Replay API Reference¶

Complete API documentation for the Prela replay module.

Module: `prela.replay`¶

Main replay functionality for deterministic re-execution of traces.

ReplayEngine¶

Main engine for replaying captured traces.

from prela.replay import ReplayEngine

Constructor¶

ReplayEngine(
    trace: Trace,
    max_retries: int = 3,
    retry_initial_delay: float = 1.0,
    retry_max_delay: float = 60.0,
    retry_exponential_base: float = 2.0,
)

Parameters:

trace (Trace): Loaded trace object from TraceLoader
max_retries (int, optional): Maximum retry attempts for API calls (default: 3)
retry_initial_delay (float, optional): Initial delay before first retry in seconds (default: 1.0)
retry_max_delay (float, optional): Maximum delay between retries in seconds (default: 60.0)
retry_exponential_base (float, optional): Base for exponential backoff (default: 2.0)

Example:

from prela.replay.loader import TraceLoader

trace = TraceLoader.from_file("trace.jsonl")

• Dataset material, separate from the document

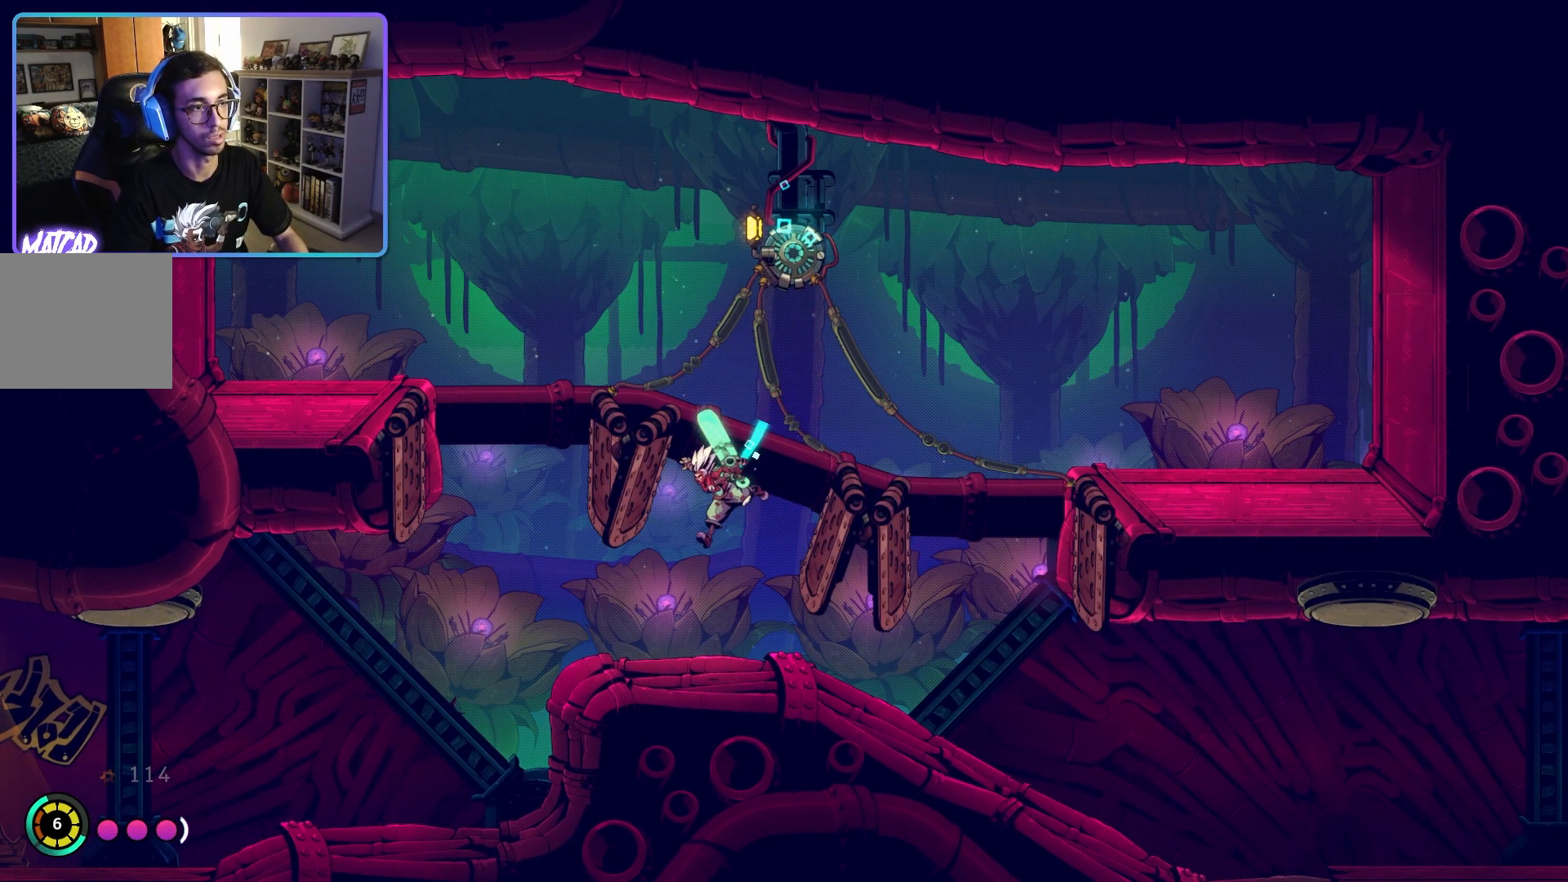
{"buttons": [], "left_stick": "left", "right_stick": "center", "events": [[33, "left_stick", "right"], [150, "left_stick", "center"], [400, "left_stick", "left"]]}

# Default retry configuration
engine = ReplayEngine(trace)

# Custom retry configuration (more aggressive for flaky networks)
engine = ReplayEngine(
    trace,
    max_retries=5,
    retry_initial_delay=2.0,
    retry_max_delay=120.0,
)

Methods¶

`replay_exact()`¶

Execute deterministic replay using cached data (no API calls).

def replay_exact() -> ReplayResult

Returns: ReplayResult with replayed spans and metrics

Example:

result = engine.replay_exact()
print(f"Duration: {result.total_duration_ms}ms")
print(f"Cost: ${result.total_cost_usd:.4f}")

`replay_with_modifications()`¶

Execute replay with parameter modifications (makes real API calls for modified spans).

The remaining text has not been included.